Sometimes it’s worse than others. I’m never able to predict it. And I never feel as if I do anything specific to bring it on. At times I am brought to my knees. Truly. They buckle and I fall to the floor, and I am unable to even lift my head. I’m left crippled. I have to sit and wait. Wait. Wait. And wait. Often it feels like the floor drops out from beneath me. I can feel myself floating with nothing to ground me. Sometimes I see the fires of Hell. Which is bananas because I am not a religious person so I have no fear of it. Sometimes I am in space. Actual space. With what I swear are actual stars. And then there is nothing but a vacuum. And I am falling. Just waiting to be swallowed by the dark. Waiting for the moment that I know will come. And knowing that when it does. I will not know it has taken me.
Usually these feelings only last a few minutes. My brain, well, I guess it reboots, for lack of a better word. Everything shifts and I am back to normal. I am me. What I described to you is what I lovingly refer to as a panic attack. I had an epic one once on a train platform while all alone in Copenhagen at two am. I have them in my bathroom. I have them in my bedroom. They are the veritable Green Eggs and Ham of anxiety. I can have them here, or there, or just about anywhere. Oh, did I mention that I am also a mortician? Yup. That’s right you read that correctly. I work with death. Every. Single. Day. On a regular basis, I walk into a cold dark room at my crematory and with my hand feel blindly across the wall for the light switch only to reveal the numerous bodies wrapped in white sheets waiting to go to their final destination. (It’s the middle room between me and the urns I need). And I am never ever ever scared. In fact. I love it.
I told my friend the other day how I was terrified to die. She looked perplexed. She told me she was pretty sure that I was in the wrong field for someone who was afraid to die, and I laughed and told her that that’s just the thing about fear. You know that saying, “wherever you go, there you are”? Well, the same can be said about fear. It’s like my depression. It’s this tiny black rain cloud that follows me wherever I go. And sometimes, even when the sun is shining, well, that’s when it is the worst. My happiest days can be the hardest, because that little black rain cloud is always in tow. Always reminding me that one day, lightning will strike. It’s really hard. I mean, really really. Because, wherever I go, my fear follows me. So why the heck would I want to work in a field that deals directly with it?
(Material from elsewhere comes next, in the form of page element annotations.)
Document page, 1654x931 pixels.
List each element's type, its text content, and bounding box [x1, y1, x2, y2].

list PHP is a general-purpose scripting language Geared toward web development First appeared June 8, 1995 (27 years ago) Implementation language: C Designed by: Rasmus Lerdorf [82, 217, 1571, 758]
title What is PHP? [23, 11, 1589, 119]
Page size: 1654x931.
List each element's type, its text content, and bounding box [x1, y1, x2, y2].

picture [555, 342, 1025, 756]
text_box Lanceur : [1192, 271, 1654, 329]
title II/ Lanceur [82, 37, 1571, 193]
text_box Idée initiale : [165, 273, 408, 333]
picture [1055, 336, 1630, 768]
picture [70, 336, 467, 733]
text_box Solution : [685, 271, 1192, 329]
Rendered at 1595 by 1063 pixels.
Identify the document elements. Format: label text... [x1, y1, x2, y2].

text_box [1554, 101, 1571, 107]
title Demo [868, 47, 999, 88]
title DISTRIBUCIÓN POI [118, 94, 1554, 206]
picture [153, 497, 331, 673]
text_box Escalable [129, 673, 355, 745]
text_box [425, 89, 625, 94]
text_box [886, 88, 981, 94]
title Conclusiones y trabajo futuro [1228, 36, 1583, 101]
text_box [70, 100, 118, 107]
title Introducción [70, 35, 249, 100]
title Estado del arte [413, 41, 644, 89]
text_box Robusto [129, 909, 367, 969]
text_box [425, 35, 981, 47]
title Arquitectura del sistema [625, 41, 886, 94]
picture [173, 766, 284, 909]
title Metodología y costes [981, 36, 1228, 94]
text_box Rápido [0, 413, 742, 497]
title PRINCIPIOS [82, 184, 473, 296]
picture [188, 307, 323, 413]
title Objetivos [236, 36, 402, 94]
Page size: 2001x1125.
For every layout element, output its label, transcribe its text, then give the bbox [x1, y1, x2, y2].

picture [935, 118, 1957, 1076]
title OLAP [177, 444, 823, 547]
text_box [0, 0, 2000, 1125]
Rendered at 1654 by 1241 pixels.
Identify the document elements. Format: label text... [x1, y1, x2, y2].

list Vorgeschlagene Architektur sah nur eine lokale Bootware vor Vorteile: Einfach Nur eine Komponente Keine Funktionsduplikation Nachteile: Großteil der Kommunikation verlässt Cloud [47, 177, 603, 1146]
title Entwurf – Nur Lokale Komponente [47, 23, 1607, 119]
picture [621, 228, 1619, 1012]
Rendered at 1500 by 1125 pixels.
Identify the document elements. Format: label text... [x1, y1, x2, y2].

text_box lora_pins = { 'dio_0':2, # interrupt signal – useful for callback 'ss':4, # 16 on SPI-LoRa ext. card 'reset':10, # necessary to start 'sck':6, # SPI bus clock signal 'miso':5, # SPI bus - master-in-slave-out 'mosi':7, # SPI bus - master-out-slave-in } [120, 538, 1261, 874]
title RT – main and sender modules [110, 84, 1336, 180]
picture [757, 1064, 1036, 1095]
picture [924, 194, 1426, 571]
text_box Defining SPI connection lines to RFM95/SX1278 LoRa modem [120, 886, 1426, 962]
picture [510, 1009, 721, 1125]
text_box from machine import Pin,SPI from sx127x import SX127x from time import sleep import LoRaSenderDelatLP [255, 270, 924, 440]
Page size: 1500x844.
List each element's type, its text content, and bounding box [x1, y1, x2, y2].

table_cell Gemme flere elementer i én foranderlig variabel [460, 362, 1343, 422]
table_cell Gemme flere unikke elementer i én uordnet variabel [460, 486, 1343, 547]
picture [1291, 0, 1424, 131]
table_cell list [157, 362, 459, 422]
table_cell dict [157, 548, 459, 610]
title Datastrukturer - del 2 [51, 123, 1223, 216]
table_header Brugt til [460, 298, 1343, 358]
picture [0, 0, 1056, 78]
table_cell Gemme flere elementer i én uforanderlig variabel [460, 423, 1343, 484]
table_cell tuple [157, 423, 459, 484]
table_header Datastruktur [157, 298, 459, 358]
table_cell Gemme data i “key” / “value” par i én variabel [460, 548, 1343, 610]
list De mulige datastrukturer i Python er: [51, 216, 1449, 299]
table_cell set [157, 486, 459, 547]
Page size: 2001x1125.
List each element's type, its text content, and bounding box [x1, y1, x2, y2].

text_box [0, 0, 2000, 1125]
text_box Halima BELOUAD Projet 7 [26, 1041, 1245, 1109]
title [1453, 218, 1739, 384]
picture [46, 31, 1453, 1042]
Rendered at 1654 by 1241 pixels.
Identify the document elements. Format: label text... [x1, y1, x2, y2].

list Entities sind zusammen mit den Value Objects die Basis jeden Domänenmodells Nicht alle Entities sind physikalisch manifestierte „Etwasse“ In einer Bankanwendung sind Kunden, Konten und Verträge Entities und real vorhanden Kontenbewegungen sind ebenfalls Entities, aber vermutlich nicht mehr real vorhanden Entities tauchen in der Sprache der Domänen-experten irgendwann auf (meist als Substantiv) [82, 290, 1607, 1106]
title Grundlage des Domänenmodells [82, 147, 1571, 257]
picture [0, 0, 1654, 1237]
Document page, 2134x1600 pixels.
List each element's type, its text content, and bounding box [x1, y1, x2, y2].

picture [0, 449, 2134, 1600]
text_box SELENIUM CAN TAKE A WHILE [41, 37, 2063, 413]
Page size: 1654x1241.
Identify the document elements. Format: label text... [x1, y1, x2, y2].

You can probably already guess the answer can’t you? Because the only thing to fear is fear itself and we must face our fears head on. Because this is my grief work. Because everyday I am actively living. And everyday I am actively dying. You cannot have one without the other. When I walk into a room full of dead bodies, I am not afraid because I can see my fear for what it is. It becomes real, and it allows me to process it. I am not afraid of the dead body, because I have found a way to love it. I have found a way to make what I am most afraid of, less fearful. And I am not afraid to admit that I am vulnerable. And I am not afraid to share. And I know that I can use my vulnerability to help others. So you see, I’m not really a funeral director. I consider myself more like a conduit for the thing that most terrifies you. I accept and see your fear and sadness, and I find a way for you to let it go. Because I know we are all in this together.
So, what does Death Positive mean to me? Well, it sure as heck doesn’t mean I think that death is great. And it doesn’t mean that I sanitize all deaths as good deaths. No no. Quite the opposite. Death Positive means that I am a safe space. That I am here for you. I am here for you to cry. For you to be angry. For you to scream. For you to question God, existence, and reality. I am here to tell you. You. Are. Not. Alone. I am here to tell you that it may not be ok and it may never be, but it is ok for you to feel. And I am here to help you have a good death, by ensuring that you have a good life. And more importantly, I am Death Positive so that I may give myself permission to be afraid. Permission to be human. And permission to go forward despite all of it.
I am here to find the balance. Without it we slide one way or the other. No matter the direction. An edge is an edge and we will fall. As a society. As humanity. And no, I don’t think I can save us all. And yes, one day I will die. Could be sooner rather than later if I don’t get my stress under control. And while it is true, that I will die never knowing what good my work has done. Isn’t it enough to live knowing I tried?